Back in December I started a brief series on the four categories of new
venture risk. Somehow I got sidetracked after writing about management, market, and technology risk types. So today I thought I would close out the series with a brief discussion of funding or financial risk.
Funding risk is the likelihood that a startup will fail to raise sufficient
capital financing to get the venture to a self-sustaining cash flow
positive state (or to the point where it is acquired). Funding risk
manifests itself in two forms
First, many companies fail because they do not understand the amount of money that it will take to successfully grow their business. Good well thought through business models that contain solid assumptions based on strong research into the business drivers are needed.
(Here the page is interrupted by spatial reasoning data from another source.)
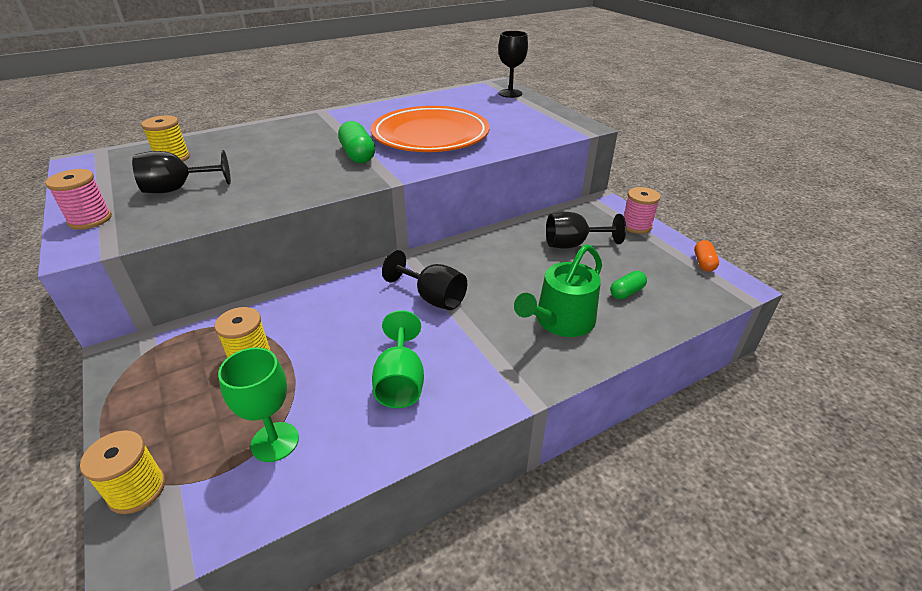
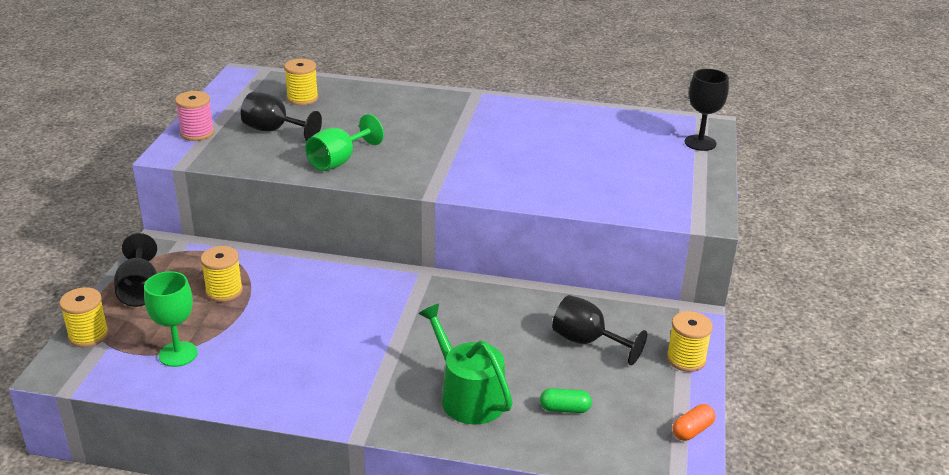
camera: 40 degrees right, 5 degrees down
green capsule [338,121,375,163] -> none
orange plate [371,106,490,152] -> none
green goblet [372,310,424,408] -> green goblet moved to [305,114,384,171]
black goblet [382,250,467,310] -> black goblet moved to [114,233,157,307]
green watering can [514,244,602,337] -> green watering can turned 60 degrees clockwise [418,304,513,424]
pink spool [624,187,660,234] -> yellow spool [667,311,713,372]

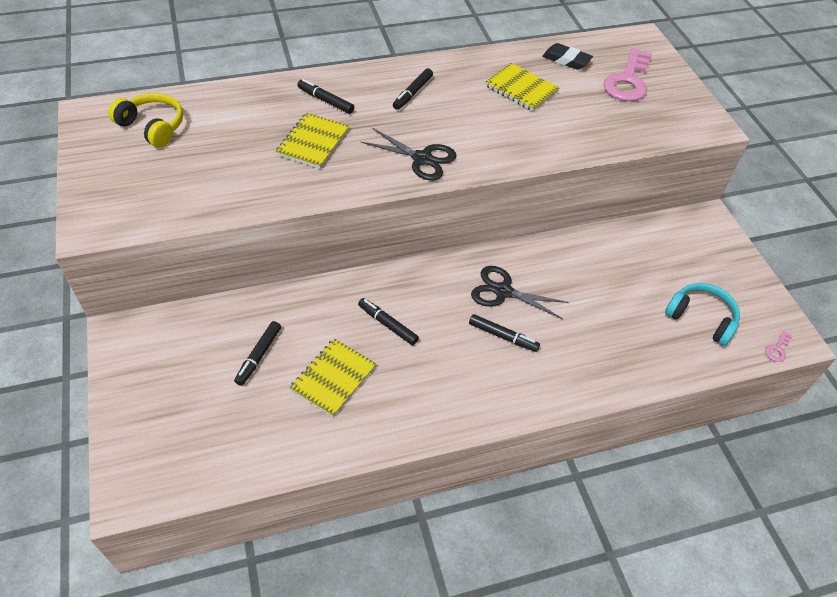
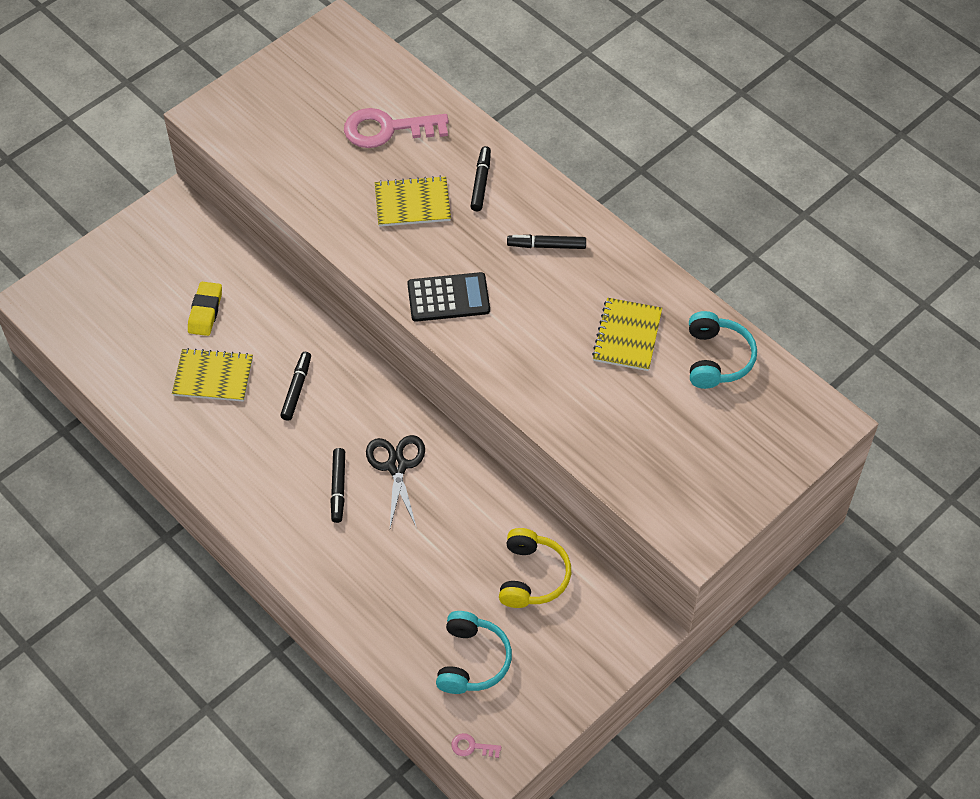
camera: 65 degrees right, 5 degrees up
yellow headphones [108,93,183,147] -> yellow headphones moved to [499,528,571,608]
black marker [234,321,281,386] -> yellow eraser [188,282,222,336]
black scissors [361,128,456,181] -> black calculator [407,272,490,322]
black eraser [542,43,593,70] -> turquoise headphones [689,311,757,389]
pink key [603,48,652,101] -> pink key moved to [344,108,449,148]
The operations levers that make a particular business go need to be known and understood. If you don’t know how to make one of these models it is well worth your money to invest in someone to help you. And no matter how well you do this is it going to take a longer period or time and more money than you forecast.
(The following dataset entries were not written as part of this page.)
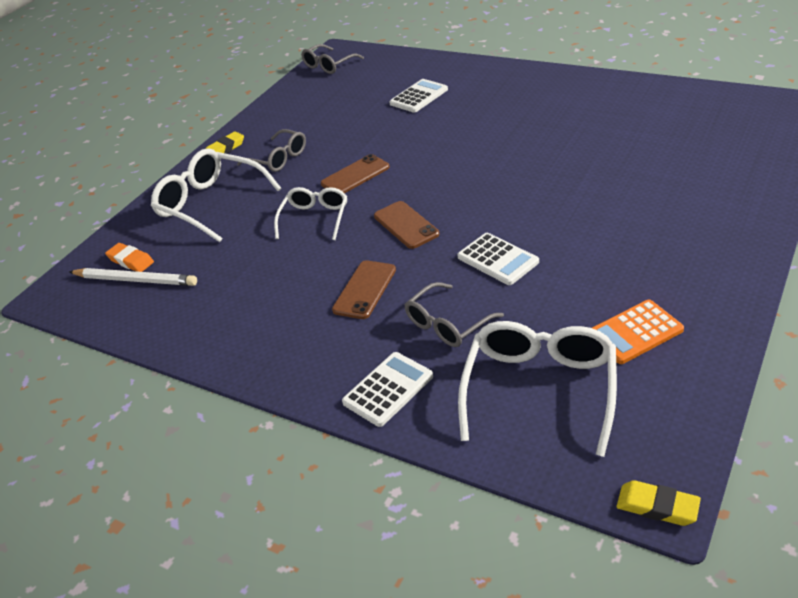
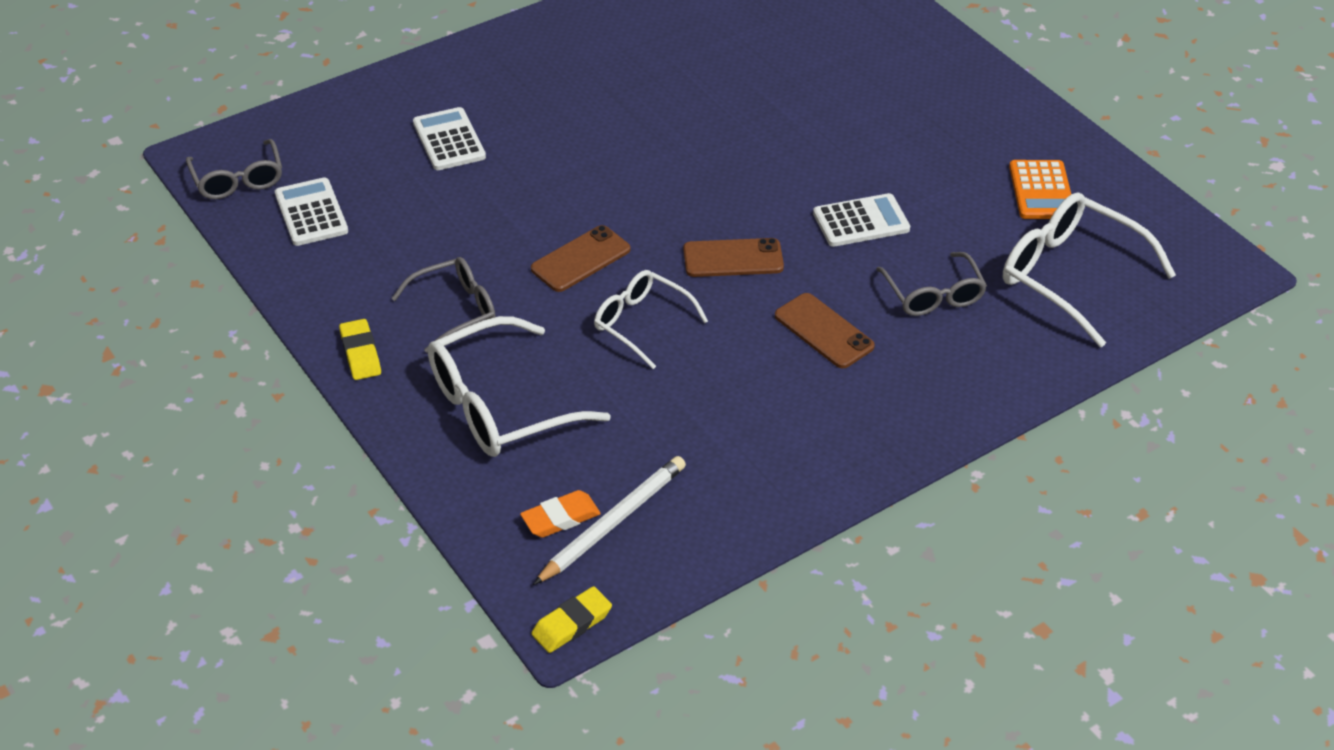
camera: 70 degrees left, 5 degrees up
brown phone [321,154,390,193] -> brown phone turned 60 degrees clockwise [531,225,630,292]
white calculator [342,352,433,427] -> white calculator moved to [275,177,348,246]
yellow eraser [617,480,701,526] -> yellow eraser moved to [531,586,612,653]

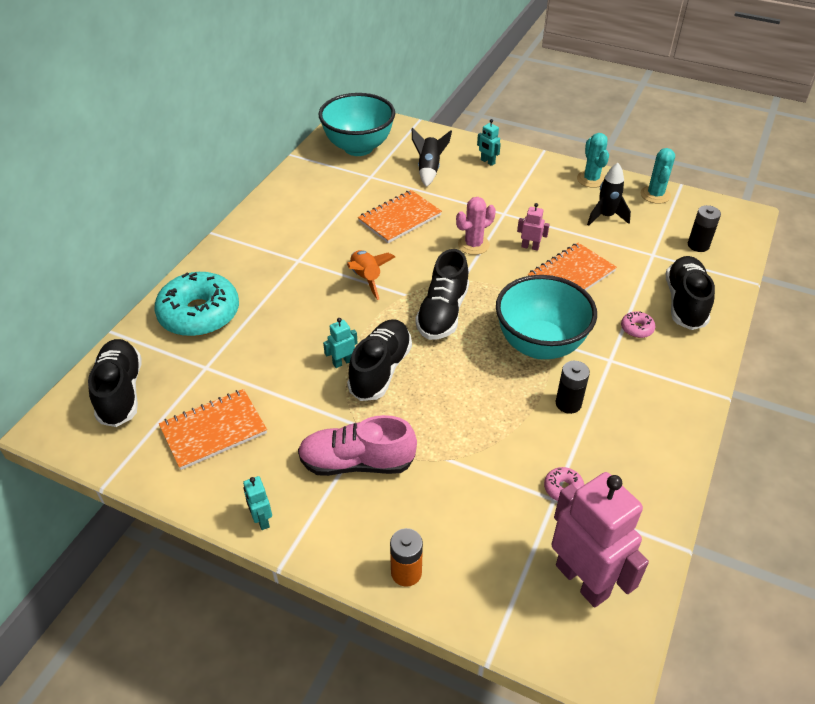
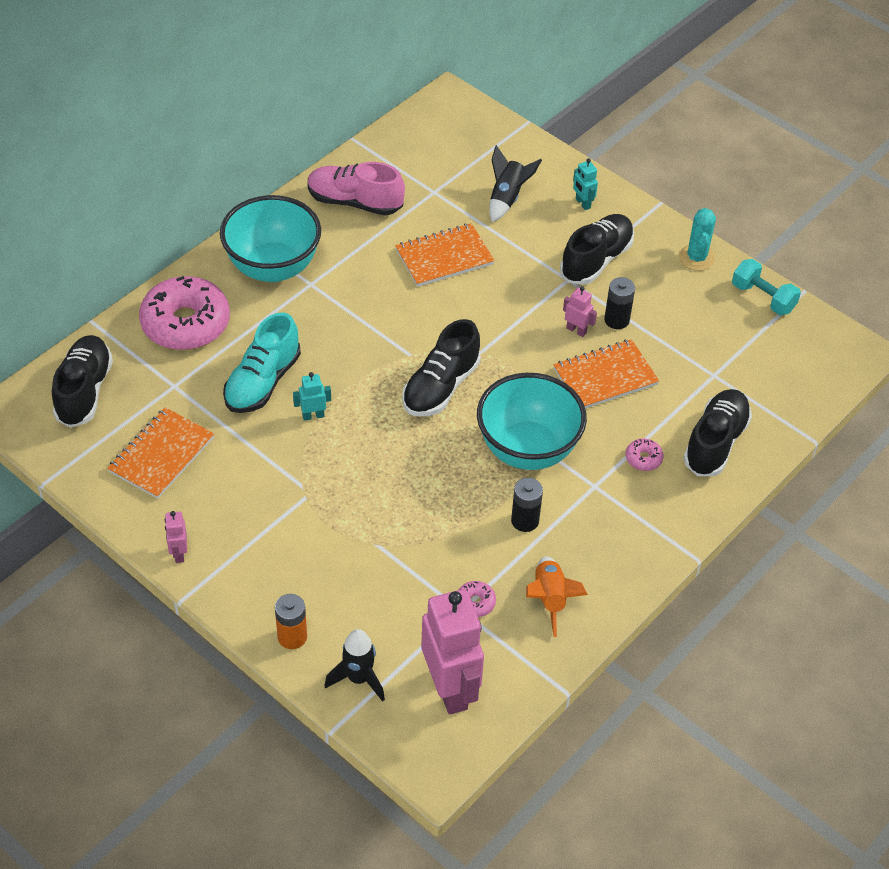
camera: 15 degrees right, 5 degrees up
turquoise donut [154,272,239,337] -> pink donut [139,276,230,350]
orange notebook [159,389,267,470] -> orange notebook turned 45 degrees counterclockwise [107,407,214,499]
turquoise robot [243,476,272,530] -> pink robot [165,511,187,563]
pink shoe [298,415,417,476] -> pink shoe moved to [307,162,405,216]
turquoise bowl [319,93,395,156] -> turquoise bowl moved to [220,195,321,282]
orange rocket [347,250,395,300] -> orange rocket moved to [526,556,588,637]
black shoe [347,319,412,401] -> black shoe moved to [560,214,634,285]
pink cactus [456,197,496,255] -> none
black rocket [587,163,631,226] -> black rocket moved to [325,629,385,702]
turquoise cactus [641,148,675,204] -> turquoise dumbbell [732,259,801,315]
black battery [688,205,721,252] -> black battery moved to [604,277,635,329]
none -> turquoise shoe [223,312,301,413]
Second, many companies lack a funding strategy. It is quite common that
entrepreneurs do not know what their companies need to look like from
an angel investor or venture capitalist’s perspective in order to
garner investment. They thus set inapropriate milestones and are unable
to secure the next round of funding.
From an early stage investor’s perspective, regardless if they state it or not, all startup milestones should be focused on reducing technology, management, and market risk. You solve for those three, do your homework on business modeling, understand the profile you need to show to investors, and you reduce funding risk.